Texto do documento
Guest EconomicsGE-00427/08/20265 min de leitura

Perceber mais, perguntando menos

A nova fronteira do site conversacional não é fazer o hóspede falar mais. É perceber melhor, perguntando menos.

GE-004 — Perceber mais, perguntando menos

Pense em quando entra numa loja. Às vezes sabe exatamente o que quer; outras vezes tem apenas uma ideia: procuro algo para um jantar importante, queria uma prenda mas não sei qual, preciso de algo confortável mas elegante.

Um bom vendedor não lhe recita o catálogo. Percebe o contexto, faz poucas perguntas certas, reduz as possibilidades e leva-o até uma solução. É este o ponto: conversar não é falar muito. É perceber o suficiente para ajudar bem.

E é exatamente isso que hoje falta a muitíssimos sites de hotel. Começámos a falar de sites conversacionais e muitos traduzem o conceito assim: pôr um chatbot, pôr WhatsApp, pôr uma IA que verifica a disponibilidade de quartos.

Mas o hóspede pode ter chegado por outros dez motivos. Pode já ter reservado, querer organizar uma surpresa, chegar tarde e não saber que transfer escolher, querer relaxar sem saber que tratamento de spa reservar, ter meio dia livre ou querer late checkout.

Excerto da listagem
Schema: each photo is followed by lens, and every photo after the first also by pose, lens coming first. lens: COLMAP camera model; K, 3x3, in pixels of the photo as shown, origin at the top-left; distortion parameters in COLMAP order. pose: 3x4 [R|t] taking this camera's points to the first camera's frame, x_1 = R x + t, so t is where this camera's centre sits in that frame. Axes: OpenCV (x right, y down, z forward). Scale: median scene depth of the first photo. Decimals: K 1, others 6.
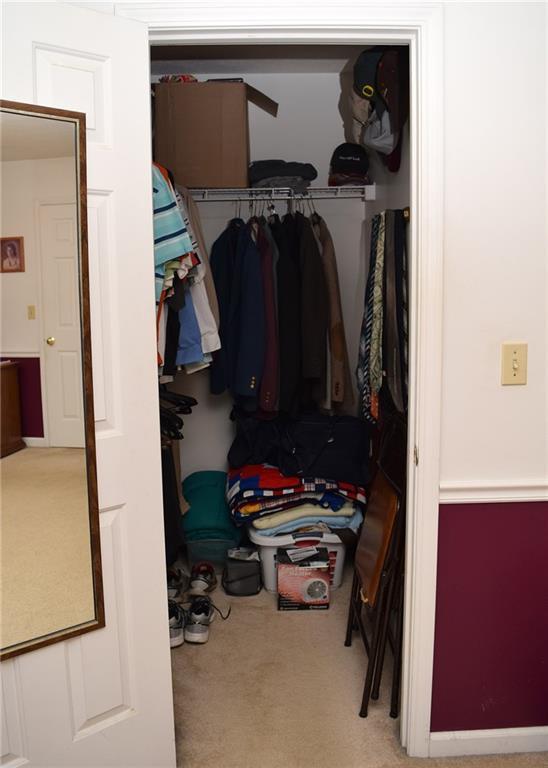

Tarefa
Continue o texto sobre os sites conversacionais de hotel a partir da última frase apresentada.

Resposta final
O site, porém, continua a mostrar-lhe categorias: quartos, restaurante, spa, experiências, serviços, contactos. Essas são as categorias do hotel. O hóspede parte de uma intenção: às vezes precisa, às vezes vaga. O verdadeiro salto é transformar essa intenção em compreensão e depois em solução.

Por isso um site conversacional não é simplesmente um site com um chatbot. Se o hóspede tiver de fazer quinze perguntas, explicar-se três vezes e depois navegar na mesma pelas mesmas categorias, não resolvemos nada. Apenas movemos o menu para dentro de um chat.

A nova fronteira será perceber o contexto, fazer só as perguntas necessárias, orientar quando é preciso e agir quando é possível. O verdadeiro luxo digital não será mais tecnologia: será mais resultado com menos esforço. Menos pesquisa. Menos navegação. Menos explicações. Mais compreensão. Mais contexto. Mais ação.

O verdadeiro luxo digital não será ter mais tecnologia. Será obter mais resultado com menos esforço.